The results of the task are displayed in two separate tabs:
The Replacement rules tab displays the generated item sets, where:
Rule Replacement ID: the sequential ID number for replacement rules.
Replaced item ID: IDs of replaced items
Replacing item ID: IDs of replacing items
The Results tab displays details on the execution of the analysis, where:
Task Identifier: the ID code for the task, internally used by the Rulex engine.
Task Name: simply the name of the task.
Elapsed time (sec): the time required for latest computation (in seconds).
Number of generated replacement rules: the number of replacements rules which were generated by the task.
Drag the Similar Items Detector task onto the stage.
Connect a task that contains frequent itemsets to the new task.
Double click the Similar Items Detector task. The left-hand pane displays a list of all the available attributes in the dataset, which can be ordered and searched as required.
To generate description-based replacement rules, click on the Text based matching tab and configure the options as described in the table below.
To generate sales based-replacement rules, click on the Sales based matching tab and configure the options as described in the table below.
Save and compute the task.
Similar Items Detector options
Text based matching options
Select the attribute that represents the category from the drop-down list. This can be used to match only descriptions that belong to the same category.
Select the attribute that represents the description from the drop-down list, which will be used for text matching.
Select how words are separated from one of the following possibilities:
Minimum word length
Words that are shorter than the value entered here will not be used for text matching. This helps to eliminate words such as the, a, one, at etc.
Minimum unadjusted similarity cosine
The minimum similarity of pure text matching, without considering Preferential requirements attributes.
Entering 1 means the text must be identical, 0 corresponds to no match required.
Case sensitive matching
If selected, the upper or lower case will be taken into consideration when matching text.
Item key attributes
Drag and drop the nominal attributes that uniquely identify the item from the Attributes list. Instead of manually dragging and dropping attributes, they can be defined via a filtered list.
Preferential requirements attributes
Drag and drop the attributes which will influence the similarity score when they match. When they match, a weight is added to the similarity score. This weight is defined in the Preferential requirements weights.

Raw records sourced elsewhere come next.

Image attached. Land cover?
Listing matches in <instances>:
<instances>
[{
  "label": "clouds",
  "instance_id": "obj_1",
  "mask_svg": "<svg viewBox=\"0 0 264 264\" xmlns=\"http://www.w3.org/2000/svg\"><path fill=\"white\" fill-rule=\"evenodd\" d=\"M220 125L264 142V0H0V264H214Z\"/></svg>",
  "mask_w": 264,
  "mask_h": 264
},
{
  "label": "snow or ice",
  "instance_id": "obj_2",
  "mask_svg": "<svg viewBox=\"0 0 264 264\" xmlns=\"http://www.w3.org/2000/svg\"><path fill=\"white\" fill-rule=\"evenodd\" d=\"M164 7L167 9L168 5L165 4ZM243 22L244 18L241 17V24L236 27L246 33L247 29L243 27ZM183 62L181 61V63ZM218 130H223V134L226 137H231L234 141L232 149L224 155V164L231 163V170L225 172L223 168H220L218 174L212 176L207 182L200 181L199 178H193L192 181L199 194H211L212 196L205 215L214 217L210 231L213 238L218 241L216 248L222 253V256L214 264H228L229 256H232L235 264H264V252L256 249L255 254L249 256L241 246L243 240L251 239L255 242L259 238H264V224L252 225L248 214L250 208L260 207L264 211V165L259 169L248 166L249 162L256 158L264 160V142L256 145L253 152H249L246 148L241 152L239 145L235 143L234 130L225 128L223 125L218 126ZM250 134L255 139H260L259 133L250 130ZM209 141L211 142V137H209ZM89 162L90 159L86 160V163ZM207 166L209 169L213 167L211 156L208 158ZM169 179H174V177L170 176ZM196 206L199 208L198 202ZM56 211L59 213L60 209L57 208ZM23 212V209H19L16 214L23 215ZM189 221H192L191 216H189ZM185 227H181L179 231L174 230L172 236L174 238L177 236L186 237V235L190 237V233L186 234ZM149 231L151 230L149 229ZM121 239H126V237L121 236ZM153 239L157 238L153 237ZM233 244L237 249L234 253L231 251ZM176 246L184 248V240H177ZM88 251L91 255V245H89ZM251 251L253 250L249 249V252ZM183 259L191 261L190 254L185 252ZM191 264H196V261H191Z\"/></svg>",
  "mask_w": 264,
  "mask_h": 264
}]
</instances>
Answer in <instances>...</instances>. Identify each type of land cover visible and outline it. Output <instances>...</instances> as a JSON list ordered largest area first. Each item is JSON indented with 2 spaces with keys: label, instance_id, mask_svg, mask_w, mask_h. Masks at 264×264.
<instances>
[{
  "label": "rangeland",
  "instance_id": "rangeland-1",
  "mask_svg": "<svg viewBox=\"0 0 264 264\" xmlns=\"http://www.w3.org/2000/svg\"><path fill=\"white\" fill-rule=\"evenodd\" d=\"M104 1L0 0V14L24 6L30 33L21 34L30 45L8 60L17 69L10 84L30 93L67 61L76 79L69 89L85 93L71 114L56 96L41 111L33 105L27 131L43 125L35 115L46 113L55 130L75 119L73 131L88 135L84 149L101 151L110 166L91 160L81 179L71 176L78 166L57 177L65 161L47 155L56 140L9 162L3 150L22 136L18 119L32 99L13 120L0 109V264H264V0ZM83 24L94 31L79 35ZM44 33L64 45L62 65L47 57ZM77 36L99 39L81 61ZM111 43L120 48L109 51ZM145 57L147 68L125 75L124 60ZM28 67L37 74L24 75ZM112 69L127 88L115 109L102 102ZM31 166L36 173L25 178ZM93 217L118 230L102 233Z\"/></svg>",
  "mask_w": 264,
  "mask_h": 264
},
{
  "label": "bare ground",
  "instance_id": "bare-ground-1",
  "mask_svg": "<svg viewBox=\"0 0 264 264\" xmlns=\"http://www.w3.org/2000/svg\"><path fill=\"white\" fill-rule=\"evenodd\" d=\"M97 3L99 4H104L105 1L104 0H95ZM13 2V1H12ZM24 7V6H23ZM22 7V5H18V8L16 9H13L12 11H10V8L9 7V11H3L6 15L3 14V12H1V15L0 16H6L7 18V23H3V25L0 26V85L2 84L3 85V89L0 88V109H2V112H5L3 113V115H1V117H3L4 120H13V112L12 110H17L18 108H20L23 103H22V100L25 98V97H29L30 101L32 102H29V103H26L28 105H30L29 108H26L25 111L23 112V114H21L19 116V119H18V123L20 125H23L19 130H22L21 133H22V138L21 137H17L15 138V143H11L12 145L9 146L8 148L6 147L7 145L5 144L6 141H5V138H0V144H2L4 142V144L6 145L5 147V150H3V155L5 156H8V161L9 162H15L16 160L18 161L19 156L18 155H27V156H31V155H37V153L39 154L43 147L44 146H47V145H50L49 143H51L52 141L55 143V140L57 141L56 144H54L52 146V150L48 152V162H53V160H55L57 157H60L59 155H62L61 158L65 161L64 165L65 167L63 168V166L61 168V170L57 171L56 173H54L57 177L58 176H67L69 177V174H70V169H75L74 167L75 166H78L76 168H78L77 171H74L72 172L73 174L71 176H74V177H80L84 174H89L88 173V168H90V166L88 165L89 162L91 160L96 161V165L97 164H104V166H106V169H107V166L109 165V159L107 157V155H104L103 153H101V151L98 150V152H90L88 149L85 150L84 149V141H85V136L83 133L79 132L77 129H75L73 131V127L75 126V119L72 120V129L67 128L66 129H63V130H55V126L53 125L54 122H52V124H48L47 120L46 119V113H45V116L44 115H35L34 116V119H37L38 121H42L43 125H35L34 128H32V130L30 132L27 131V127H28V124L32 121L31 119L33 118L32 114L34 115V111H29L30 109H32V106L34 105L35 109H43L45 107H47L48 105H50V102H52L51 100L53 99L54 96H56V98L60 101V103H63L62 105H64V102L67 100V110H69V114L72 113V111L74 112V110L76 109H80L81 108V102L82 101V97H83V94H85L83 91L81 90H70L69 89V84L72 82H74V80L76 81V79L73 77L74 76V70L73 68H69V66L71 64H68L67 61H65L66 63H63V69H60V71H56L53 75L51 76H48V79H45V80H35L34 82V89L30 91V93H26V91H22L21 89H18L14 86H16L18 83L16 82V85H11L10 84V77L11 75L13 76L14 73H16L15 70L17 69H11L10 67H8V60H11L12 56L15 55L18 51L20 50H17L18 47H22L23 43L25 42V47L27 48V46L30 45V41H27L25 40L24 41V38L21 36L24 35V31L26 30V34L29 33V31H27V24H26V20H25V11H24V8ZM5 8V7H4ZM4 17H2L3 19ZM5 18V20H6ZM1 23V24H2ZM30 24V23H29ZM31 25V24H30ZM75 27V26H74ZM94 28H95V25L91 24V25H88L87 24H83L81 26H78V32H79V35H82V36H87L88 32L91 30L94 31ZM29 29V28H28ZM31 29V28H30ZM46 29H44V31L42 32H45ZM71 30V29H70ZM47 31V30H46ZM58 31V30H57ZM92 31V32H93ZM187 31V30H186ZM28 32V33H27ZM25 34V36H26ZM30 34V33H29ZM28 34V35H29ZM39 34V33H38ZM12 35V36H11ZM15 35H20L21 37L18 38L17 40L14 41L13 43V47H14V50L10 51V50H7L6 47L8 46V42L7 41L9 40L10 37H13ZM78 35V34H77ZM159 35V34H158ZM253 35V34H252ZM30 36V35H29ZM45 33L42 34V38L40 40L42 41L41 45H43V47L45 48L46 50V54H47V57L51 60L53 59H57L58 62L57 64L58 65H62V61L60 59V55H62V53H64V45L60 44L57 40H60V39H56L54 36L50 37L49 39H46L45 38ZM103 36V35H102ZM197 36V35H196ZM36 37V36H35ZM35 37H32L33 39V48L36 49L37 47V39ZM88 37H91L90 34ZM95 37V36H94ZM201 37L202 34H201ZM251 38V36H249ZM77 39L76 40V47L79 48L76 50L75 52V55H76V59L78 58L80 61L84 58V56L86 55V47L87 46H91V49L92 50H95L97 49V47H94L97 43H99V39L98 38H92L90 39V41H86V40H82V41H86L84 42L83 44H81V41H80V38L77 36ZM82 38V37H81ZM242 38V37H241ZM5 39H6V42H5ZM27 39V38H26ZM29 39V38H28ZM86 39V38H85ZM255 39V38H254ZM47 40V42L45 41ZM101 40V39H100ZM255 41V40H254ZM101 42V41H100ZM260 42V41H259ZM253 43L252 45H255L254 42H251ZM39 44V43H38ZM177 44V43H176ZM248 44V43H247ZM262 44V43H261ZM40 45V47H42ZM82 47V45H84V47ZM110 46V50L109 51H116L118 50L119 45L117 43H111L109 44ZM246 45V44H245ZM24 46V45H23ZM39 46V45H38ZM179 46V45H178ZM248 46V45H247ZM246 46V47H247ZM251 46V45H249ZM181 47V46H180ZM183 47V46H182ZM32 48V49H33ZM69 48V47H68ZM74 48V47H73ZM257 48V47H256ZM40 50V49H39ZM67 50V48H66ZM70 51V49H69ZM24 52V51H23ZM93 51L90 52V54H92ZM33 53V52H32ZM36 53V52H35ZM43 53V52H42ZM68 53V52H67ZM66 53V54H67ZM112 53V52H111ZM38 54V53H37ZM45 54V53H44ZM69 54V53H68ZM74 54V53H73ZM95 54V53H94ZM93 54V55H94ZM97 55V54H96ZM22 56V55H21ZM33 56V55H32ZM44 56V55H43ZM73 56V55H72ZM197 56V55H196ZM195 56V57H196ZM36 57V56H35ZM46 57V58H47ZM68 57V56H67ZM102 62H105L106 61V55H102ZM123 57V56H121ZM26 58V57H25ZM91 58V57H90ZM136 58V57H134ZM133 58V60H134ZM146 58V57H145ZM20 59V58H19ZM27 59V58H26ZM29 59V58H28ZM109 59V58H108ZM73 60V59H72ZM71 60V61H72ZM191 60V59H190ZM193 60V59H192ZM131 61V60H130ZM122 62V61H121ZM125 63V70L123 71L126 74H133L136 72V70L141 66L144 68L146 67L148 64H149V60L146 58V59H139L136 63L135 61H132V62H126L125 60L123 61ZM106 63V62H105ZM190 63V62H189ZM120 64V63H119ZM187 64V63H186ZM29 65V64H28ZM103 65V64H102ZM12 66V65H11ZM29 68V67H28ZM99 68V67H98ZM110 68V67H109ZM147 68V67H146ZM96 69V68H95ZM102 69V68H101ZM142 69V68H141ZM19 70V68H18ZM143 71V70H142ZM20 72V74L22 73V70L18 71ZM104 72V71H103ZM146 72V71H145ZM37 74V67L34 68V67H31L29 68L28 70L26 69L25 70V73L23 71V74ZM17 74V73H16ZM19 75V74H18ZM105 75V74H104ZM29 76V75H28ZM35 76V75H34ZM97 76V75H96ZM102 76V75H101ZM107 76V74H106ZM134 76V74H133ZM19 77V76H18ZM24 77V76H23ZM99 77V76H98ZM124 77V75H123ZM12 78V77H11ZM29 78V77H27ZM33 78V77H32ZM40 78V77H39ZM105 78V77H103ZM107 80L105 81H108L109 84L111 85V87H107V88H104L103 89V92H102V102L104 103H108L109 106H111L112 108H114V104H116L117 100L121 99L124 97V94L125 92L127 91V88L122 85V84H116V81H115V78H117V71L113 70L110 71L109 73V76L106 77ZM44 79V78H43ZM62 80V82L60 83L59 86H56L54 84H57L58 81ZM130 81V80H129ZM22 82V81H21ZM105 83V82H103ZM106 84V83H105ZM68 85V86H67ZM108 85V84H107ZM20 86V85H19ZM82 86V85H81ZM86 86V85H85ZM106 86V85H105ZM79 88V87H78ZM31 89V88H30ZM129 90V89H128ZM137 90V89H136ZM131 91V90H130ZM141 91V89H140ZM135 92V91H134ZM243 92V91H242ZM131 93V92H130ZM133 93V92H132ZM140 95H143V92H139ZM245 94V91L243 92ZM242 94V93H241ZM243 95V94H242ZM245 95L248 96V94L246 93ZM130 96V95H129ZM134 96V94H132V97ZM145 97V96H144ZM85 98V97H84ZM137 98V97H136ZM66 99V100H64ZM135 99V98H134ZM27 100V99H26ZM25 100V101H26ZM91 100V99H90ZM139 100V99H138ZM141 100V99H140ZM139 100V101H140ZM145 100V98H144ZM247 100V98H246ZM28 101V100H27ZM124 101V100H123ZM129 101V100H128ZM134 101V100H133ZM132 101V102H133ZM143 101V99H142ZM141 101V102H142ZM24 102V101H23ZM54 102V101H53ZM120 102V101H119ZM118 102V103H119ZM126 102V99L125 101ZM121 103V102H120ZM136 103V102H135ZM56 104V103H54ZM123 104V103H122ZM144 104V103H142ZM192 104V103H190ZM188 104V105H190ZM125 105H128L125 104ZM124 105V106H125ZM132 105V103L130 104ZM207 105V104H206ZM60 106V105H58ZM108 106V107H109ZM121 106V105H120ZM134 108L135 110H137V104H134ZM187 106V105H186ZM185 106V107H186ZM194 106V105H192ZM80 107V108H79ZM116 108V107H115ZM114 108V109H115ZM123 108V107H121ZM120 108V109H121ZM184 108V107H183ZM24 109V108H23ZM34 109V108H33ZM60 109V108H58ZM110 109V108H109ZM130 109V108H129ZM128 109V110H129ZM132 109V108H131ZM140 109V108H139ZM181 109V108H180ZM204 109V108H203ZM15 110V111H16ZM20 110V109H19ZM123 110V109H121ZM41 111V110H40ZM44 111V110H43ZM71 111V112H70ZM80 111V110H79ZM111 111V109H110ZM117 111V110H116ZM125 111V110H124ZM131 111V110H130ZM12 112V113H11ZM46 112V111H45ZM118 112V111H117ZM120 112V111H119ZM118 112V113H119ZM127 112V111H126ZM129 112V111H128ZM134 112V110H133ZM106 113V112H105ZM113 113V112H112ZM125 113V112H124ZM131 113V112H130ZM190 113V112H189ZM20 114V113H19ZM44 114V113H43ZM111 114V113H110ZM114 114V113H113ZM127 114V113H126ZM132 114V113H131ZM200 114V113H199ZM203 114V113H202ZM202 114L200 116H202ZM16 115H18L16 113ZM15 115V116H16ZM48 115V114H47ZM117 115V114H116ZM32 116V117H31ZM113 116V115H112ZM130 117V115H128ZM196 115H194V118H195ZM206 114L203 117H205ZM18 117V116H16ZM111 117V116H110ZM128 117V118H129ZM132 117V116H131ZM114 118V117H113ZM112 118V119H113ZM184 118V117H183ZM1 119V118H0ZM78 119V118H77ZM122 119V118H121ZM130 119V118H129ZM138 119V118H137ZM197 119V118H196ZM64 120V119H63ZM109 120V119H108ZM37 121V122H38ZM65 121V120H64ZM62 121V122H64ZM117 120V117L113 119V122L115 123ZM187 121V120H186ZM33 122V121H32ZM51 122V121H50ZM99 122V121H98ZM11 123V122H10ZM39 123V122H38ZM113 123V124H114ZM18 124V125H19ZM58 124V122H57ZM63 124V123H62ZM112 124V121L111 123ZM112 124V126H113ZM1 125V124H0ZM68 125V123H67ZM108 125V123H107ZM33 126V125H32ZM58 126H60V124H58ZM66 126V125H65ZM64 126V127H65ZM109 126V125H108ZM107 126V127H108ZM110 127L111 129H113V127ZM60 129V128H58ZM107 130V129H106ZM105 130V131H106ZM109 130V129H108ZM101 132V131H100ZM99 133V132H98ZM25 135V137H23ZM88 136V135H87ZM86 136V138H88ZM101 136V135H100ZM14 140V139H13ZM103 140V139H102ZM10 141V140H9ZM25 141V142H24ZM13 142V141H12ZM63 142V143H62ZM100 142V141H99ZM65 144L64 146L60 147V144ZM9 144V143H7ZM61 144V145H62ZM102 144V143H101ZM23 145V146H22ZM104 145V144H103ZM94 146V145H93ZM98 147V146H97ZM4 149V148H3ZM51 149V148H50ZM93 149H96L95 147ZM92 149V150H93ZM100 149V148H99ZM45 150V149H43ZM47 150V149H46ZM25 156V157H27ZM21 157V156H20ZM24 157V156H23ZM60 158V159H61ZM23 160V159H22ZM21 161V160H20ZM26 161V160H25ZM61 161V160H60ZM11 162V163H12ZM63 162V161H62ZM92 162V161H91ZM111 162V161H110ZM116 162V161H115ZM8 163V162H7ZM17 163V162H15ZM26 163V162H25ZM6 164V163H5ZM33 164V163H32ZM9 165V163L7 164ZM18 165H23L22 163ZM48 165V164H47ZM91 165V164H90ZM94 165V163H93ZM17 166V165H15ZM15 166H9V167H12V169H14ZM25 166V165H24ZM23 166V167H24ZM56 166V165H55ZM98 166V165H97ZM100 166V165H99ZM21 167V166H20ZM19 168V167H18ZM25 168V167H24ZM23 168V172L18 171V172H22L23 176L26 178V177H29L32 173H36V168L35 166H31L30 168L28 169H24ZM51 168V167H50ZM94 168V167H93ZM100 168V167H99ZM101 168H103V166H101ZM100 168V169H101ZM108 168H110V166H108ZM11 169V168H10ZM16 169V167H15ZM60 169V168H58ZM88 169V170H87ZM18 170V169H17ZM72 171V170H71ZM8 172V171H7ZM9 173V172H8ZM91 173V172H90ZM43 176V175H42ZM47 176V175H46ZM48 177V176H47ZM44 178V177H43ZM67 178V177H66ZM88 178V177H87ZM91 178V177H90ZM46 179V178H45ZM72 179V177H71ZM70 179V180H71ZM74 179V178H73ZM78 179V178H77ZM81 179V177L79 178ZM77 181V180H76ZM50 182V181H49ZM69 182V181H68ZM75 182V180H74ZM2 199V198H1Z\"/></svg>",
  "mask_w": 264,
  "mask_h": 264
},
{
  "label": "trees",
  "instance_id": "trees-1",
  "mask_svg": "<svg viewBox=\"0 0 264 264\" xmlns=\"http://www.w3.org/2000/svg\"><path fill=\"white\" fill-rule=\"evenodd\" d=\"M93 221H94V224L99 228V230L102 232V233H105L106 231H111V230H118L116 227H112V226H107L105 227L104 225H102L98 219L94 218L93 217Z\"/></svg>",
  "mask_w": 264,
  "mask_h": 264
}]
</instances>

These attributes could, for example, define brand, packaging or size.
Instead of manually dragging and dropping attributes, they can be defined via a filtered list.
Ignored char list
Select the characters you want to eliminate from text matching.
Preferential requirements weights
The weight awarded to matching Preferential requirements attributes.
Sales based matching options
Takes also sales data into account
Select this option to include sales data in the task execution.
Minimum alternativeness coefficient
The degree of alternativeness between the purchase of two items:
If a pair of items ensures the Minimum alternativeness coefficient, the corresponding replacement rule is discarded.
Minimum volume replacement score
The minimum percentage of orders in which a replaced item is expected to be replaceable by the replacing item. If this minimum threshold is not satisfied by a replacement rule, it is discarded.